Gluster Assignment

In this assignment, we will install and configure the Gluster File System. In gluster there is no master node or management node. Every node can be a server and/or a client. As you’ve seen in the papers, there are alternatives (Ceph, etc), but after hours of errors that seem to be bugs in ceph-deploy according to the interwebs, I’ve decided to have you work with Gluster instead. If anyone can get Ceph to work and puts together a tutorial, feel free to submit it to the Dropbox for Gluster on OAKS, and I’ll award bonus points. But a word of caution that this might be a deep rabbit hole or a quick fix. No way for me to tell at this point. Anyways… Let’s get back to Gluster, which works great.

Adding extra disks to VMs

It is a really bad idea to use your root file system for a distributed file system. Your system will be unresponsive if it is filled up, then you’re in for a bad time. We’ll want to add another hard drive to each of the VMS. This is pretty easy in VirtualBox. Just bring down each machine and add a new disk using the UI. It’s under Storage under Settings. I added mine under the SATA controller. It won’t really matter, but it will probably change the name of the device in Ubuntu, so put it under SATA.

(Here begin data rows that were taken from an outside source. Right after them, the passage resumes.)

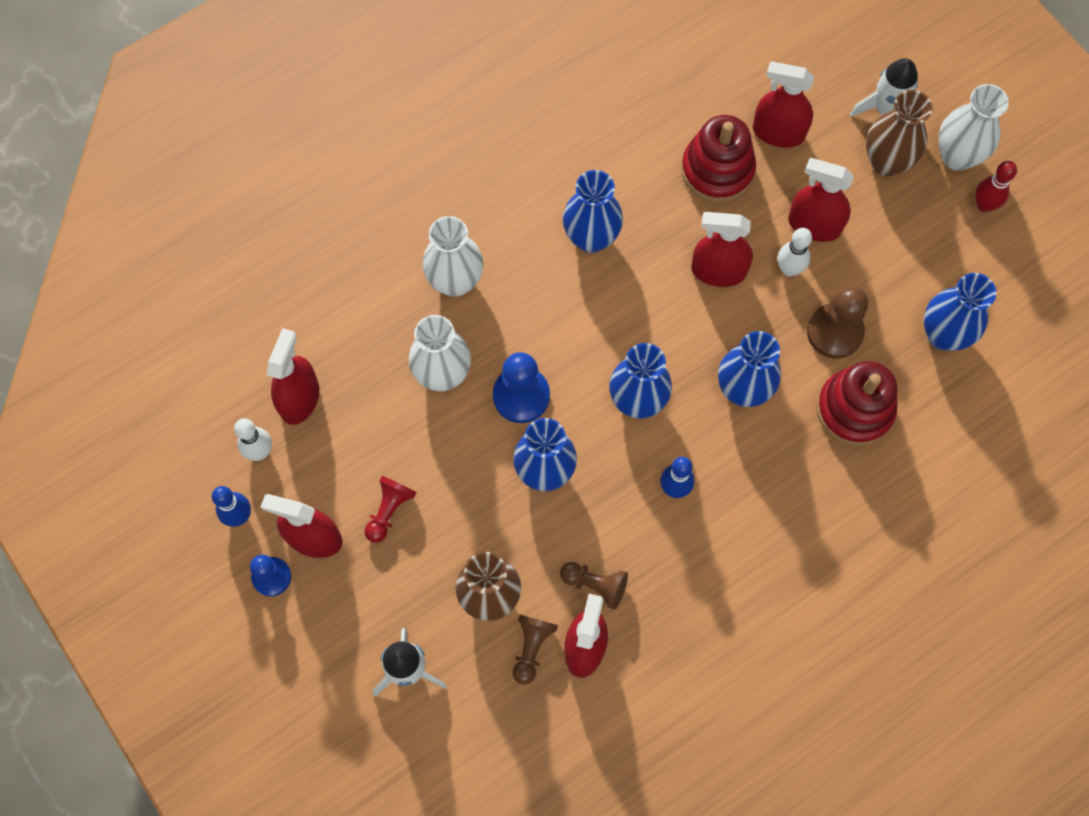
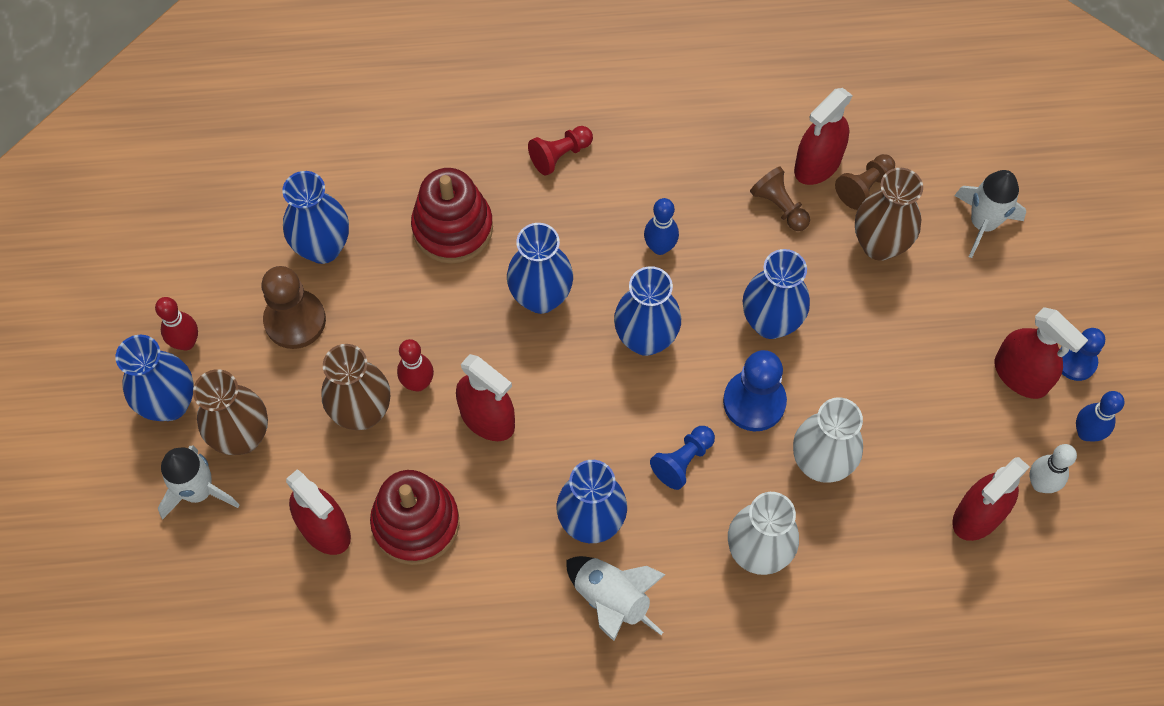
camera: 150 degrees left, 5 degrees down
red pawn [364,476,417,543] -> red pawn moved to [528,126,593,176]
white bowling pin [778,228,812,276] -> red bowling pin [397,339,434,391]
red spray bottle [788,158,854,242] -> brown vase [322,344,390,430]
brown pawn [807,286,868,359] -> brown pawn moved to [261,266,326,349]
white vase [938,84,1009,171] -> blue vase [116,335,194,421]
none -> white rocket [566,556,665,641]
none -> blue pawn [650,426,715,490]

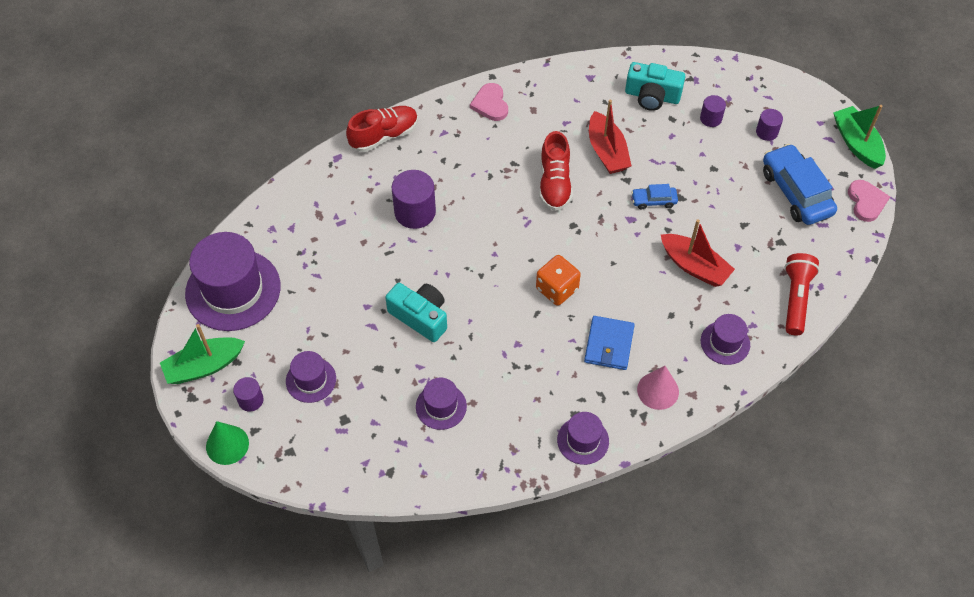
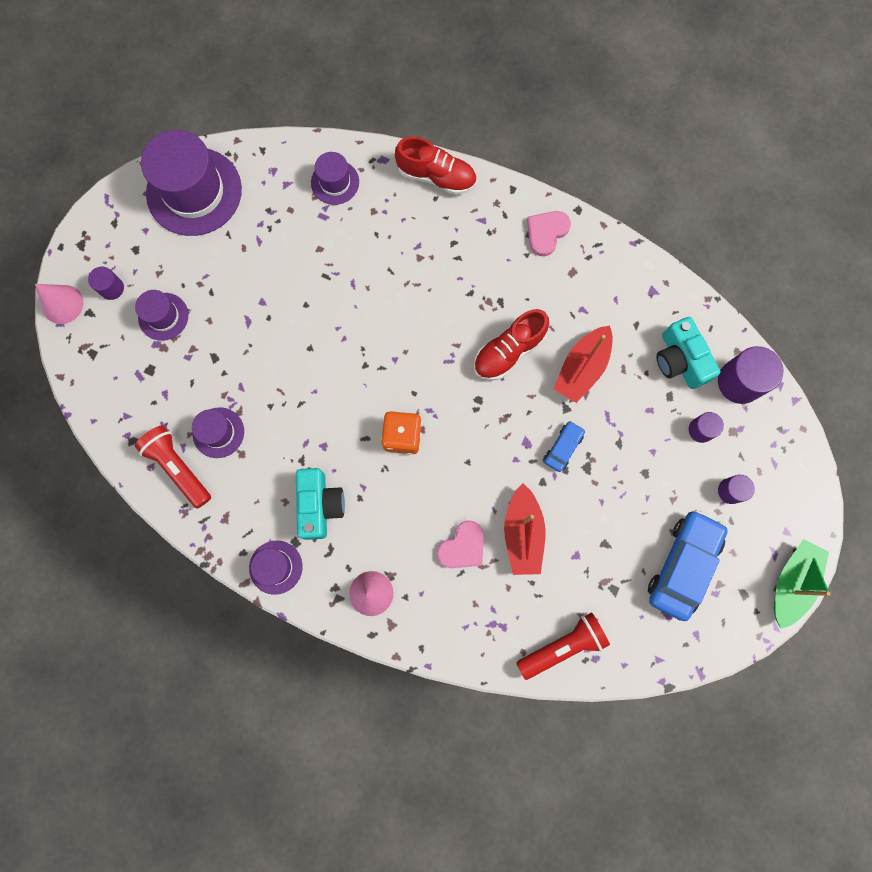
camera: 50 degrees right, 20 degrees up
green boat [160,324,245,384] -> none
green cone [206,421,249,465] -> pink cone [35,284,84,324]
turquoise camera [385,283,447,342] -> turquoise camera moved to [296,468,345,540]
purple cylinder [392,170,436,229] -> purple cylinder moved to [718,346,783,404]
blue wallet [584,316,635,370] -> none
blue car [631,184,678,209] -> blue car turned 75 degrees clockwise [544,421,585,472]
purple hat [701,314,750,365] -> purple hat moved to [311,152,359,205]
pink heart [848,180,890,222] -> pink heart moved to [437,520,484,568]
none -> red flashlight [135,425,211,509]

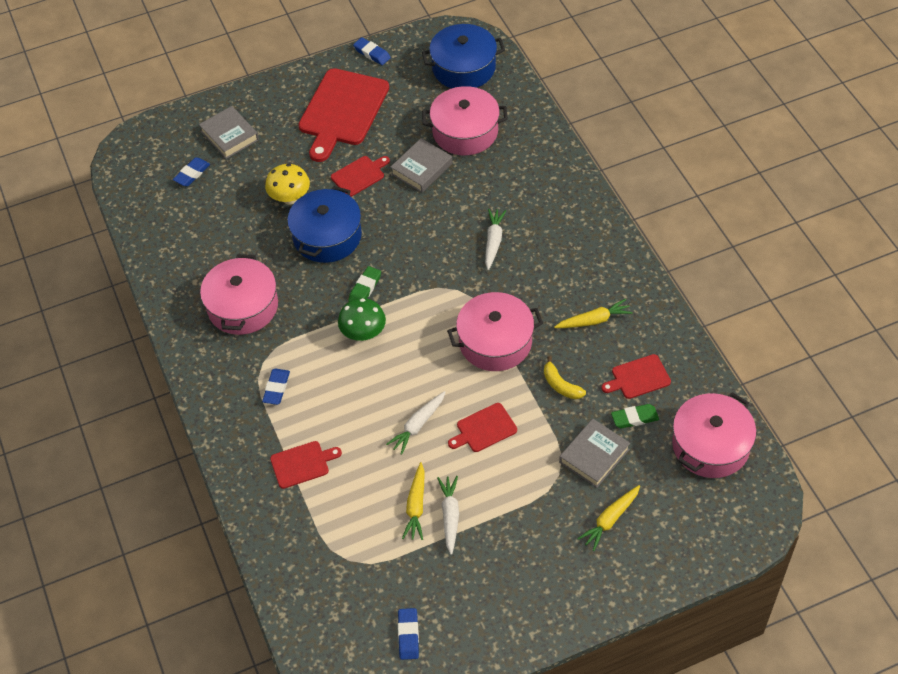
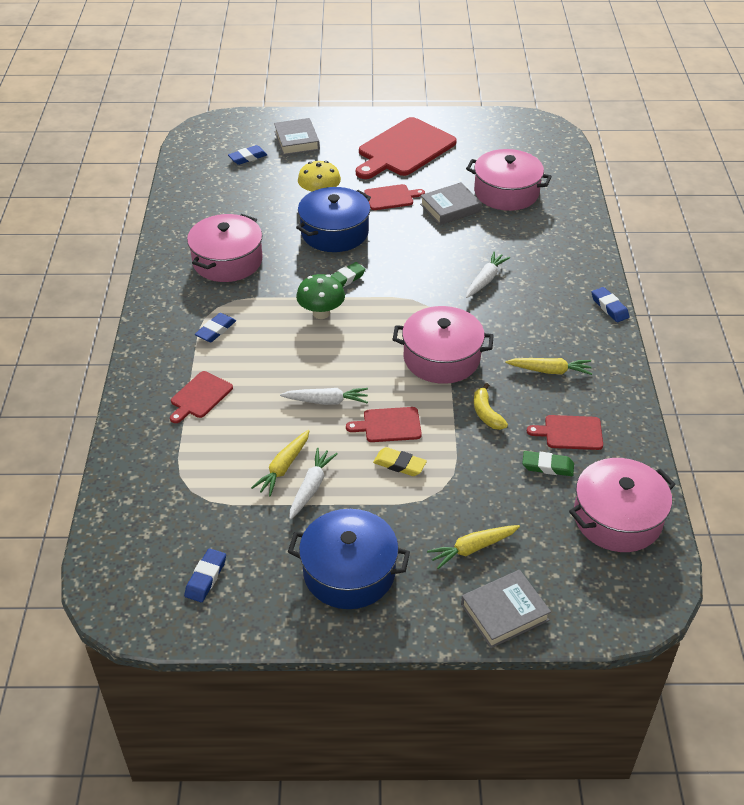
camera: 20 degrees right, 10 degrees down
red cutting board [270,441,342,489] -> red cutting board turned 120 degrees clockwise [170,371,233,423]
blue eraser [353,37,391,65] -> blue eraser moved to [591,287,629,322]
white carrot [386,391,446,455] -> white carrot turned 150 degrees counterclockwise [280,388,368,405]
blue pot [422,24,505,88] -> blue pot moved to [288,509,410,609]
grey book [559,419,630,488] -> grey book moved to [461,570,551,648]
none -> yellow eraser [373,447,427,476]

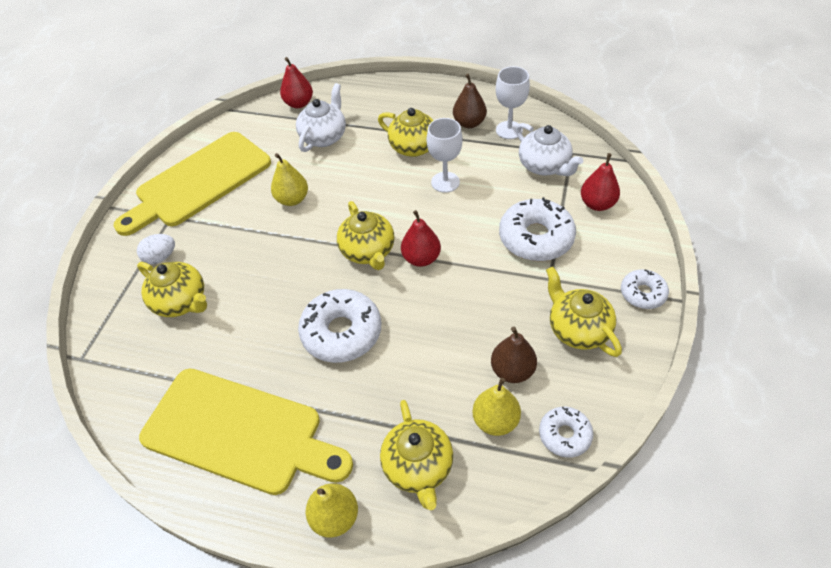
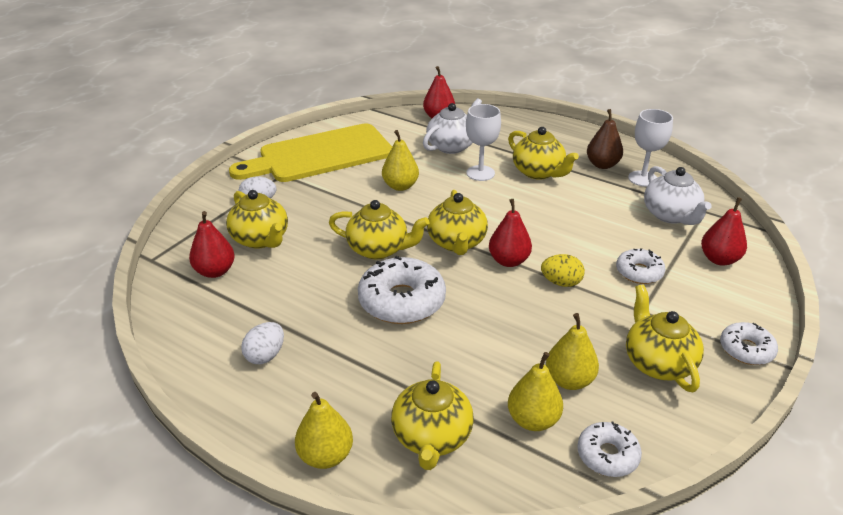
camera: 15 degrees right, 15 degrees down
yellow cutting board [139,369,353,495] -> white egg [241,322,284,364]
white goblet [426,118,463,193] -> white goblet moved to [466,104,501,181]
brown pear [491,327,537,383] -> yellow pear [546,313,599,390]
white donut [499,197,576,261] -> white donut [616,248,665,284], size x0.57
none -> red pear [189,211,235,278]
none -> yellow teapot [329,200,429,259]
none -> yellow egg [541,254,585,287]

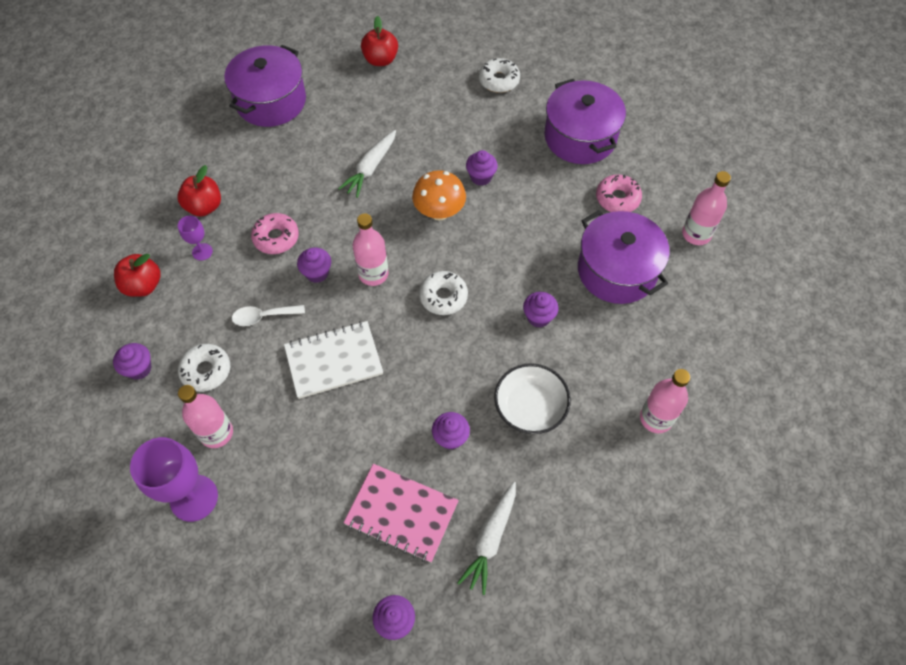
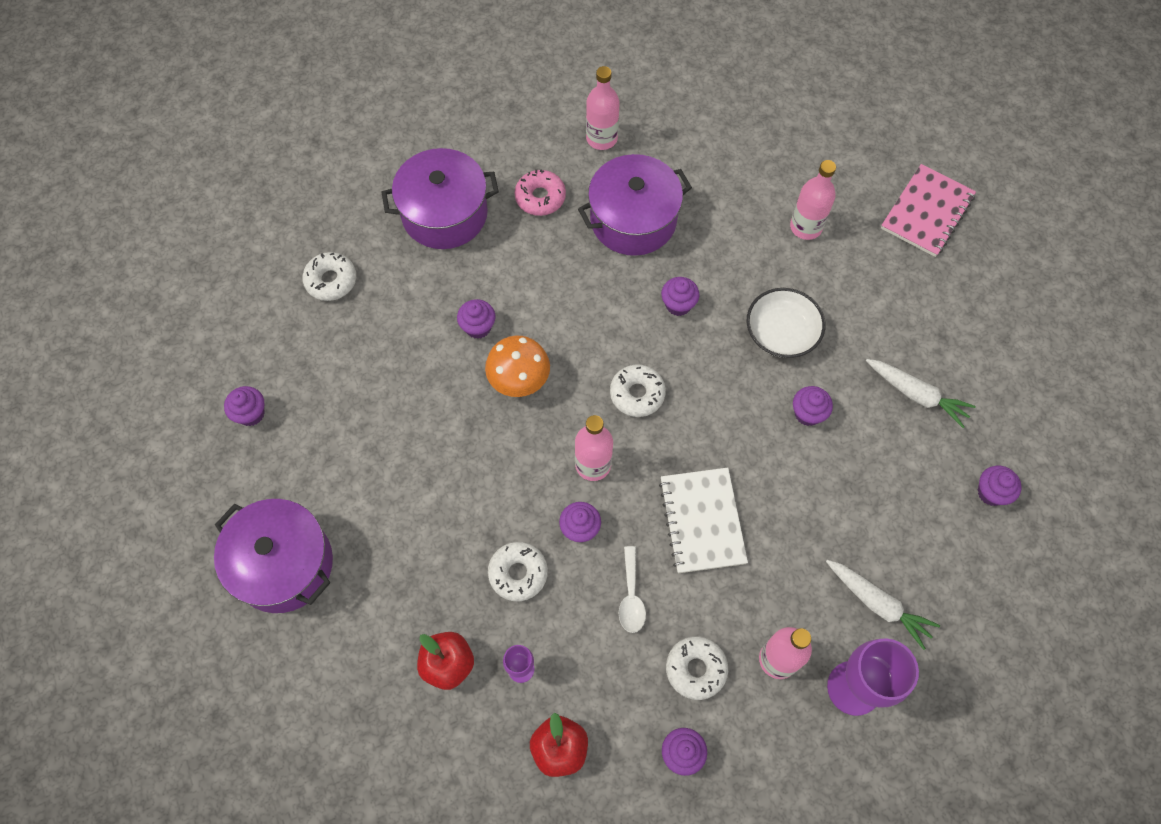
camera: 80 degrees left, 5 degrees up
pink donut [251,213,299,254] -> white donut [488,542,548,601]
white carrot [338,130,396,198] -> white carrot moved to [826,560,940,650]
pink notebook [344,464,459,562] -> pink notebook moved to [881,164,976,257]
red apple [361,16,398,66] -> purple cupcake [224,386,265,426]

At boot you should now have /dev/sdb in /dev. Best to check this first. If it isn’t there, check you added the disk correctly. Assuming it is there, you need to partition the device. Ignoring tuning parameters, we can use sudo mkfs.xfs /dev/sdb on each node. This just create the partition table and formats. We still need to mount this new device. On each node execute sudo mkdir /mnt/disk2. That is going to be our mount point. From there you need to open /etc/fstab and add:

/dev/sdb /mnt/disk2     xfs defaults 0  0

Then type mount -a to make sure everything is mounted. Any errors need to be fixed before moving on of course.

Make sure all clocks are synchronized

We are going to use NTP synchronization to make sure all of are VMs share the same clock. Definitely a good idea if things get too out of wack then bad things happen. Here are some commands to execute on each node:

sudo apt-get install -y ntp ntpdate ntp-doc
sudo ntpdate 0.us.pool.ntp.org
sudo hwclock --systohc
sudo systemctl enable ntp
sudo systemctl start ntp

Questions to answer during write-up:

  1. Describe how NTP works.
  2. Find one alternative to NTP and comment on the differences.

Installing Gluster and Creating Peer Network

Of course we start by installing Gluster on each node:

sudo apt-get install glusterfs-server

Now we need to create our peer list. From the master node:

sudo gluster peer probe server1
sudo gluster peer probe server2

Check your peer status:

sudo gluster peer status

Replicated Distributed Volume

Gluster allows you to create a variety of different types of distributed file systems. Our first one is a simple replicated distributed system. Here is how to create a volume of this type:

sudo gluster volume create gluster1 transport tcp replica 2 server1:/mnt/disk2/gluster1_brick1 server2:/mnt/disk2/gluster1_brick1

Once you’ve created it, you can start it with:

sudo gluster volume start gluster1

Then you can mount it after you create a mountpoint:

sudo mkdir /mnt/gluster1
sudo mount -t glusterfs master:/gluster1 /mnt/gluster1

And you’ve got it! Check out what is now available to you by looking at the output of df -h.

Distributed Volume

If you don’t want any replication, then that is easy:

sudo gluster volume create gluster2 transport tcp server1:/mnt/disk2/gluster2_brick1 server2:/mnt/disk2/gluster2_brick2

Then we follow the same pattern as before, but this volume is called gluster2. Once you’ve created it, you can start it with:

sudo gluster volume start gluster2

Then you can mount it after you create a mountpoint:

sudo mkdir /mnt/gluster2
sudo mount -t glusterfs master:/gluster2 /mnt/gluster2

And you’ve got it! Check out what is now available to you by looking at the output of df -h.

Striped Volume

If you want to use stripping, you can do that with:

sudo gluster volume create gluster3 transport tcp stripe 2 server1:/mnt/disk2/gluster3_brick1 server2:/mnt/disk2/gluster3_brick2

Then we follow the same pattern as before, but this volume is called gluster3. Once you’ve created it, you can start it with:

sudo gluster volume start gluster3

Then you can mount it after you create a mountpoint:

sudo mkdir /mnt/gluster3
sudo mount -t glusterfs master:/gluster3 /mnt/gluster3

And you’ve got it! Check out what is now available to you by looking at the output of df -h.

Questions to answer during write-up:

  1. Describe how NTP works.
  2. Find one alternative to NTP and comment on the differences.
  3. What is a replicated distributed volume? Put a file in /mnt/gluster1 and go find it. How many copies are there?
  4. How is that different from a distributed volume? Put a file in /mnt/gluster2 and go find it in the bricks. How many copies are there?
  5. How is this different than a striped volume? What happens when you put a file into /mnt/gluster3?